While I think that Robinhood definitely does have some good things, I think that it also has a lot of bad that come with it and that it somewhat is an environment that fosters and creates some bad habits with free trades. 

This mentality of short-term investing really goes hand in hand with buying the rumor and selling the news. 

Essentially, when an investor does this, they’re speculating about what might happen with a stock and then buying into the stock, hoping that prices will really increase and then when news comes out about that stock, they will ride it throughout the process and then sell as things start to slow down a bit.

An example of this that really sticks out to me is with the trade wars.  People might buy a tech stock, say at $170/share, that’s heavily dependent no China when the stock has dropped a lot and they’re hearing rumors that the trade wars might end. 

Then, news will break that trade war discussions are continuing very well or that tariffs have been delayed.  Boom!  The stock immediately jumps back up to $200, right where it was before the trade war discussions.  And at that point the stock is sold for a profit of $30/share. 

Doesn’t that sound like a pretty easy plan?  In theory yes, but what if that stock continues to rise and now is around $230?  Yes, you made $30/share, but you also missed out on an extra $30/share from selling to early.  Or, what if you bought on rumors when the stock hit $200 and then sold it at $170? 

Does this situation sound at all familiar?  If you’re a shareholder of Apple, I bet that it does…

You see, rumors and news are different, but they’re also somewhat the same…Buying the rumor and selling the news is a very dangerous game.  It’s 100% speculation and luck. 

I don’t know about you, but that’s not a practice that I like to participate in, and it’s not a practice that Andrew and Dave teach. 

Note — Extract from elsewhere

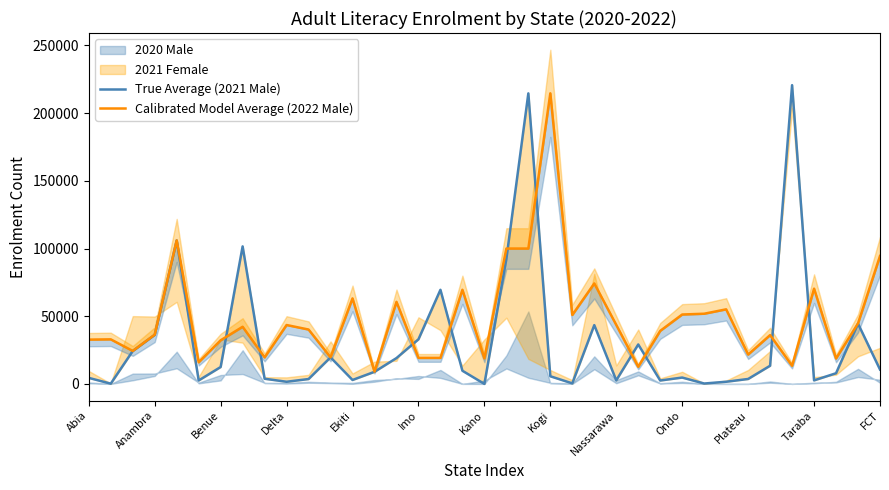

At which category does the chart reach its peak across all series?

32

Value investing is essentially when you find an under valued stock at a great price and you think that it will provide you a great long-term potential to buy and hold to reap the benefits. 

It’s the process of really basing your investing on some financially based ratios and on some qualitative thoughts about the company, and then investing in it for the long-run. 

One of my favorite quotes ever to portray this is by Warren Buffett where he says, “If you aren’t thinking about owning a stock for 10 years, don’t even think about owning it for 10 minutes.” 

That is such an easy rule of thumb to live by and really helps to put things into perspective when you’re looking at a company.

If Warren Buffett is only looking at buying things toddy that he’s confident will still be good investments for at least the next 10 years, do you think he is buying the rumor and selling the news?  I don’t.

In today’s world, so many people are buying the rumor and selling the news that you’re almost the outcast if you’re not doing that.  So, don’t do it.  Be the outcast.  Andrew had Tobias Carlisle on the podcast and they talked about the importance of being a contrarian to your environment and how a lot of people will zig when they should zag, and zag when they should zig. 

When you buy the rumor and sell the news, I think this is exactly what you are doing. 

You might think that you’re “one-upping” your fellow investors because you have some inside scoop, but do you actually?  Likely you’re just reading about it from an online publisher where literally every other person can read that same article. 

If that’s how you’re finding your rumors then guess what, it’s not a rumor, it’s quite literally already the news.

We live in a day where investing in your long-term future is actually the zig to everyone else’s zag.  I urge you to stick to your roots and your principles of looking for very sound, quality investments that check all of your quantitative and qualitative requirements and as always, investing with a wide margin of safety. 

I know that this might not seem as flashy as what some of your peers are doing, but do you know what I think is flashy?  Not losing money.